Task directions:
Copy the whole listing verbatim.

Supplied data:
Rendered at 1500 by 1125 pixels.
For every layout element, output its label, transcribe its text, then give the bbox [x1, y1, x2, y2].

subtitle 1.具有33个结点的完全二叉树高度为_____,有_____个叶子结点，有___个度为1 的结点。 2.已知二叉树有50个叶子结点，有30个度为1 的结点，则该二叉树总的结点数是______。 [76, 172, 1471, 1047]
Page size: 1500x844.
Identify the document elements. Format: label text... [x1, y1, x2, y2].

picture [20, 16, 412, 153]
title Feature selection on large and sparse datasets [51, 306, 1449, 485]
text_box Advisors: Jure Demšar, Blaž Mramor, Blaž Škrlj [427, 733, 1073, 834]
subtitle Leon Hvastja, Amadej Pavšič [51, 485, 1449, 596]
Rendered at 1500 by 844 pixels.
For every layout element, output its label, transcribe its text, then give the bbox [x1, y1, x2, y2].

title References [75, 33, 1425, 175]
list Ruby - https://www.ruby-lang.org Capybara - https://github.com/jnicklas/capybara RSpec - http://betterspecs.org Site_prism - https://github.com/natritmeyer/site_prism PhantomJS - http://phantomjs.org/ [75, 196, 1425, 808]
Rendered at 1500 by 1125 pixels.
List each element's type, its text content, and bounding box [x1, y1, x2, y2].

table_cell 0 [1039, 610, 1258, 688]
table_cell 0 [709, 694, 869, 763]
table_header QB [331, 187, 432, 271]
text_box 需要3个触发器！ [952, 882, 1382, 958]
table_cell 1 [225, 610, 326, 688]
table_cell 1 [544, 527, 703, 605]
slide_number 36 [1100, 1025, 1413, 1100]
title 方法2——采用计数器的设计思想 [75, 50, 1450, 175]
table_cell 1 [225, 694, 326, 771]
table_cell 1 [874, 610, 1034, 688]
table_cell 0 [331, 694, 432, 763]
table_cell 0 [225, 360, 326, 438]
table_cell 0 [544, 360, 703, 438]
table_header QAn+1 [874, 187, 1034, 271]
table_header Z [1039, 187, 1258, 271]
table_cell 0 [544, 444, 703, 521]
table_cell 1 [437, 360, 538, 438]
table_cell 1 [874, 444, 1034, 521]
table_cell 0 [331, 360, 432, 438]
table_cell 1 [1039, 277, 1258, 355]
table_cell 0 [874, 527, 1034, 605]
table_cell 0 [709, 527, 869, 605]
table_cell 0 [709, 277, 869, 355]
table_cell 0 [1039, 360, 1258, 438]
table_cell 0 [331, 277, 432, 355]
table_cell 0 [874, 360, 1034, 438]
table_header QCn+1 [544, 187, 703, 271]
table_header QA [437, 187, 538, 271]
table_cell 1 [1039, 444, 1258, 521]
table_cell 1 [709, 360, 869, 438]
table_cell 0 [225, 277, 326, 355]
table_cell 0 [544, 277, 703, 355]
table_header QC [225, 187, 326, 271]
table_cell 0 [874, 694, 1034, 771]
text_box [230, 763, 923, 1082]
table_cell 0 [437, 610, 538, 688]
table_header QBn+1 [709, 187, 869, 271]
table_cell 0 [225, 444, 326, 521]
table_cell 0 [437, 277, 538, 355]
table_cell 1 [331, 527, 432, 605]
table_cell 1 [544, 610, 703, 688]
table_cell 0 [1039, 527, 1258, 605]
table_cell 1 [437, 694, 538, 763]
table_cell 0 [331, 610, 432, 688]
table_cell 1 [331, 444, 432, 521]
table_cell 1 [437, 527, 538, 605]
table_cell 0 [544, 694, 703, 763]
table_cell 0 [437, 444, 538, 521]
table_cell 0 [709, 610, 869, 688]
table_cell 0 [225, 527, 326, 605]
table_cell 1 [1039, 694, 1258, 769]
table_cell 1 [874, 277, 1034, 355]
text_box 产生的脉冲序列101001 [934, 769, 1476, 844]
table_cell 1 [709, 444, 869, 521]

Exercise response:
Rendered at 1500 by 1125 pixels.
For every layout element, output its label, transcribe its text, then give the bbox [x1, y1, x2, y2].

subtitle 1.具有33个结点的完全二叉树高度为_____,有_____个叶子结点，有___个度为1 的结点。 2.已知二叉树有50个叶子结点，有30个度为1 的结点，则该二叉树总的结点数是______。 [76, 172, 1471, 1047]
Page size: 1500x844.
Identify the document elements. Format: label text... [x1, y1, x2, y2].

picture [20, 16, 412, 153]
title Feature selection on large and sparse datasets [51, 306, 1449, 485]
text_box Advisors: Jure Demšar, Blaž Mramor, Blaž Škrlj [427, 733, 1073, 834]
subtitle Leon Hvastja, Amadej Pavšič [51, 485, 1449, 596]
Rendered at 1500 by 844 pixels.
For every layout element, output its label, transcribe its text, then give the bbox [x1, y1, x2, y2].

title References [75, 33, 1425, 175]
list Ruby - https://www.ruby-lang.org Capybara - https://github.com/jnicklas/capybara RSpec - http://betterspecs.org Site_prism - https://github.com/natritmeyer/site_prism PhantomJS - http://phantomjs.org/ [75, 196, 1425, 808]
Rendered at 1500 by 1125 pixels.
List each element's type, its text content, and bounding box [x1, y1, x2, y2].

table_cell 0 [1039, 610, 1258, 688]
table_cell 0 [709, 694, 869, 763]
table_header QB [331, 187, 432, 271]
text_box 需要3个触发器！ [952, 882, 1382, 958]
table_cell 1 [225, 610, 326, 688]
table_cell 1 [544, 527, 703, 605]
slide_number 36 [1100, 1025, 1413, 1100]
title 方法2——采用计数器的设计思想 [75, 50, 1450, 175]
table_cell 1 [225, 694, 326, 771]
table_cell 1 [874, 610, 1034, 688]
table_cell 0 [331, 694, 432, 763]
table_cell 0 [225, 360, 326, 438]
table_cell 0 [544, 360, 703, 438]
table_header QAn+1 [874, 187, 1034, 271]
table_header Z [1039, 187, 1258, 271]
table_cell 0 [544, 444, 703, 521]
table_cell 1 [437, 360, 538, 438]
table_cell 1 [874, 444, 1034, 521]
table_cell 0 [331, 360, 432, 438]
table_cell 1 [1039, 277, 1258, 355]
table_cell 0 [874, 527, 1034, 605]
table_cell 0 [709, 527, 869, 605]
table_cell 0 [709, 277, 869, 355]
table_cell 0 [1039, 360, 1258, 438]
table_cell 0 [331, 277, 432, 355]
table_cell 0 [874, 360, 1034, 438]
table_header QCn+1 [544, 187, 703, 271]
table_header QA [437, 187, 538, 271]
table_cell 1 [1039, 444, 1258, 521]
table_cell 1 [709, 360, 869, 438]
table_cell 0 [225, 277, 326, 355]
table_cell 0 [544, 277, 703, 355]
table_header QC [225, 187, 326, 271]
table_cell 0 [874, 694, 1034, 771]
text_box [230, 763, 923, 1082]
table_cell 0 [437, 610, 538, 688]
table_header QBn+1 [709, 187, 869, 271]
table_cell 0 [225, 444, 326, 521]
table_cell 0 [437, 277, 538, 355]
table_cell 1 [331, 527, 432, 605]
table_cell 1 [544, 610, 703, 688]
table_cell 0 [1039, 527, 1258, 605]
table_cell 1 [437, 694, 538, 763]
table_cell 0 [331, 610, 432, 688]
table_cell 1 [331, 444, 432, 521]
table_cell 1 [437, 527, 538, 605]
table_cell 0 [544, 694, 703, 763]
table_cell 0 [437, 444, 538, 521]
table_cell 0 [709, 610, 869, 688]
table_cell 0 [225, 527, 326, 605]
table_cell 1 [1039, 694, 1258, 769]
table_cell 1 [874, 277, 1034, 355]
text_box 产生的脉冲序列101001 [934, 769, 1476, 844]
table_cell 1 [709, 444, 869, 521]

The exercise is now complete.